*Problem details*: Beginning with the line that contains "left hip: (226, 291)", extract each line through the end of the listing below, with no additions or omissions.

*Data to examine*:
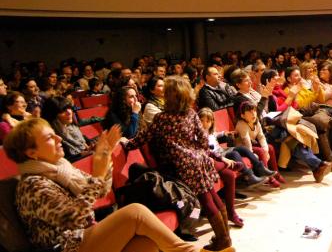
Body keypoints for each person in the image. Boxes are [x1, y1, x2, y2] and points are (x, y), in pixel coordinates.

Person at [4, 118, 201, 252]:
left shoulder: (61, 169)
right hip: (66, 247)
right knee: (135, 212)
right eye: (50, 137)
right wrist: (97, 175)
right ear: (31, 153)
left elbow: (99, 191)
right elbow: (73, 218)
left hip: (83, 238)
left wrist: (104, 160)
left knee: (146, 243)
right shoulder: (32, 184)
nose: (59, 138)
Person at [125, 76, 235, 252]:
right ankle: (225, 237)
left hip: (183, 165)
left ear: (171, 96)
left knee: (207, 201)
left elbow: (143, 138)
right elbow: (203, 140)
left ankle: (223, 241)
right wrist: (197, 152)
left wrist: (125, 144)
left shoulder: (162, 118)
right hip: (200, 160)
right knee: (213, 196)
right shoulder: (191, 113)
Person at [43, 96, 93, 161]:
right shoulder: (53, 137)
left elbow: (87, 143)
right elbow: (61, 161)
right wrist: (81, 155)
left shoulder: (73, 127)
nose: (69, 112)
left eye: (69, 108)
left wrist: (92, 147)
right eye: (62, 111)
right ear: (53, 115)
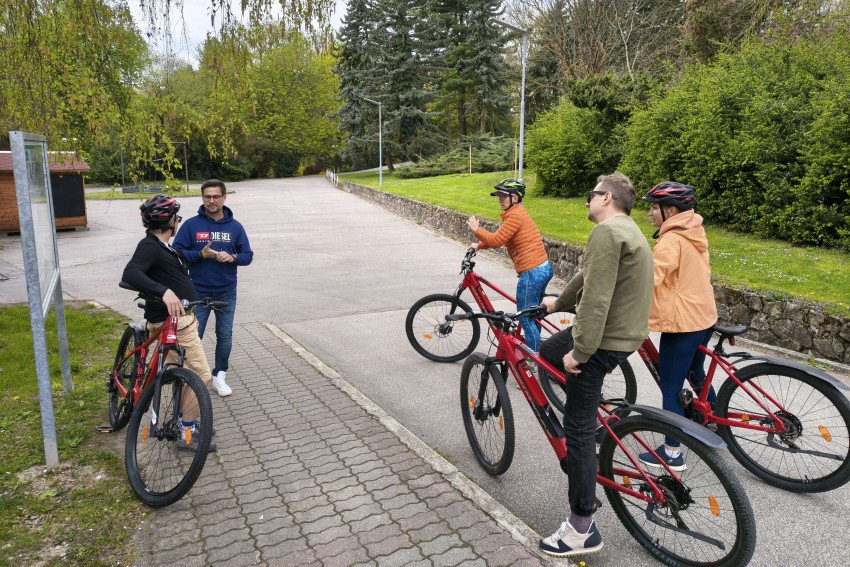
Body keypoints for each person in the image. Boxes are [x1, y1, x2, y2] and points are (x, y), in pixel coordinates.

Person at [538, 172, 653, 557]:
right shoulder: (629, 230)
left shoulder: (606, 233)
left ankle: (581, 528)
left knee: (579, 431)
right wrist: (557, 304)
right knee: (548, 350)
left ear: (606, 198)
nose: (587, 201)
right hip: (624, 337)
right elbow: (588, 277)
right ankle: (587, 406)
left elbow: (597, 299)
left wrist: (581, 352)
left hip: (602, 342)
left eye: (591, 195)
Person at [122, 194, 216, 453]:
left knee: (180, 376)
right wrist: (163, 291)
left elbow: (169, 270)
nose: (178, 222)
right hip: (175, 324)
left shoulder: (161, 246)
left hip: (178, 321)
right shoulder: (150, 246)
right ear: (169, 221)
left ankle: (182, 420)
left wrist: (199, 255)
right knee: (201, 375)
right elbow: (131, 272)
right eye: (177, 218)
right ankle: (187, 432)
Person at [638, 181, 718, 471]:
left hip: (683, 323)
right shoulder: (694, 230)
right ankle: (715, 420)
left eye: (653, 207)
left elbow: (650, 276)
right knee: (696, 373)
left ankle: (672, 453)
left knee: (670, 386)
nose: (649, 213)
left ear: (670, 210)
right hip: (704, 316)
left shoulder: (672, 239)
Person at [173, 179, 253, 397]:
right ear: (202, 198)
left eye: (216, 196)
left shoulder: (235, 227)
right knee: (193, 335)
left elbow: (248, 256)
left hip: (226, 291)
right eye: (207, 196)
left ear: (224, 198)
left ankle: (219, 375)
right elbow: (176, 253)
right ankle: (192, 378)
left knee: (224, 335)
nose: (211, 201)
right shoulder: (191, 225)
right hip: (197, 292)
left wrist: (234, 257)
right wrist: (200, 254)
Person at [467, 178, 553, 355]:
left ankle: (535, 361)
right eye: (498, 195)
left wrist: (477, 230)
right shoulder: (516, 213)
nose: (499, 199)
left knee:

*Reply to the exercise*:
left hip: (226, 291)
right eye: (207, 196)
left ear: (224, 198)
left ankle: (219, 375)
right elbow: (176, 253)
right ankle: (192, 378)
left knee: (224, 335)
nose: (211, 201)
right shoulder: (191, 225)
right hip: (197, 292)
left wrist: (234, 257)
right wrist: (200, 254)
Person at [467, 178, 553, 355]:
left ankle: (535, 361)
right eye: (498, 195)
left wrist: (477, 230)
right shoulder: (516, 213)
nose: (499, 199)
left knee:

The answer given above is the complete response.